Jean-Marie est venu m'aider à poser les tentures de mon nouvel appartement. C'est ironique de penser que c'est le petit ami de l'ancienne co-locataire de mon ex co-locataire, de là à penser que quelque chose de pénible vous arrive dans la vie toujours pour le meilleur, il n'y aurait eu qu'un seul pas, que je n'ai pas franchi à l'époque, car je ne pensais pas encore comme ça, et le positif n'avait décidément pas fait son entrée dans ma vie.

Jean-Marie me demande de l'aider à publier le texte de sa prochaine pièce de théâtre, ce que je fais avec plaisir, comme je le ferai pour les suivantes. Mais c'est seulement de celle-là, La Chasse au Snark, que j'ai conservé les traces. Tout comme Denis, sans aucun doute, puisque c'est pendant l'une des répétitions qu'il va chuter lourdement se fracturant l'une des cervicales, ce qui va le laisser tétraplégique, mais ne l'empêchera ni d'épouser la comédienne de la pièce, et d'en avoir un enfant quelques années plus tard, ni de continuer sa vie, sans plus bouger certes, mais avec brio.

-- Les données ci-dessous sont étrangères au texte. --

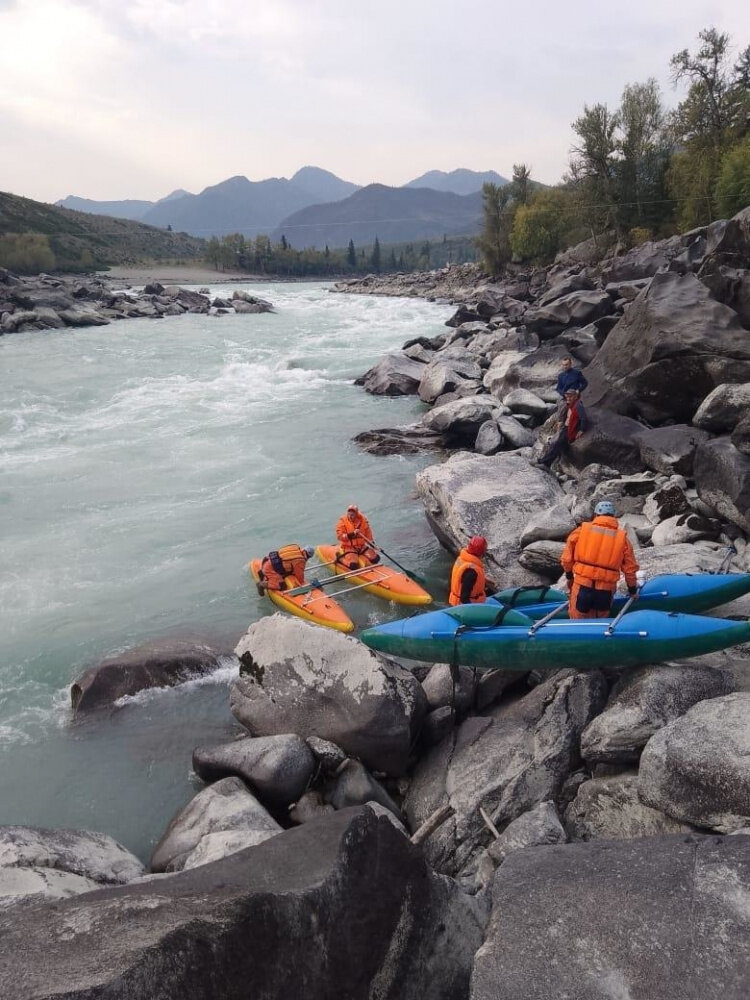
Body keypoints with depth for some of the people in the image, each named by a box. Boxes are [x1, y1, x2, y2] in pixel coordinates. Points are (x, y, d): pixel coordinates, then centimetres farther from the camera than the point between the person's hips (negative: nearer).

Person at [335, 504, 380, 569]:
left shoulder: (363, 519, -1)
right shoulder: (342, 521, -12)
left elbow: (368, 532, 11)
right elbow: (340, 536, -18)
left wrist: (371, 542, -1)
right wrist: (352, 534, -29)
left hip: (362, 546, 5)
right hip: (348, 547, -5)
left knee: (375, 558, -8)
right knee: (353, 565, -26)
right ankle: (340, 558, 2)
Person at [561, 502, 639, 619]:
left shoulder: (581, 531, 2)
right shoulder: (622, 537, 4)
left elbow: (567, 558, 5)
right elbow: (630, 568, 8)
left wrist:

Là aussi, des leçons de courage et de positif à côté desquelles je suis passée, comme une ombre, simple spectatrice, effrayée, timorée, angoissée.

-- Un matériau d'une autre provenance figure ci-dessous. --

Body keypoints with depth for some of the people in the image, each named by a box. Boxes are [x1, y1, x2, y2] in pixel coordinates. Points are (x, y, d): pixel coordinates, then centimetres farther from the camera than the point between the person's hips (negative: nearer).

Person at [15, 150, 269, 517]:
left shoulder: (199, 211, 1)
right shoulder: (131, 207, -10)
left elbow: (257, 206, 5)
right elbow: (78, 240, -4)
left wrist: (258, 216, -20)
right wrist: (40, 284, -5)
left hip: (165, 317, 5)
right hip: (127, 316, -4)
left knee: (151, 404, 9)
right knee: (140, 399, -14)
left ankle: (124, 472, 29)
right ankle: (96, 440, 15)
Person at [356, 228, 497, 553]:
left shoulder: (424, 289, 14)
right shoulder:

Je peinturlure le long couloir de l'appartement, dans un étrange "dégradé" de couleurs qui n'ont de sens que pour moi, du violet au jaune poussin, les murs sont blancs, mais les tours de fenêtres et les plinthes sont tous marqués d'une certaine couleur, chacune me plaît, rouge dans le salon, rose thyrien dans la salle de bain, j'essaye d'éclairer sans véritable talent artistique ce qui bouillonne à l'intérieur de moi, et je pare de plumes chatoyantes un univers très glauque. Je cours après un impossible snark et je suis désespérément seule.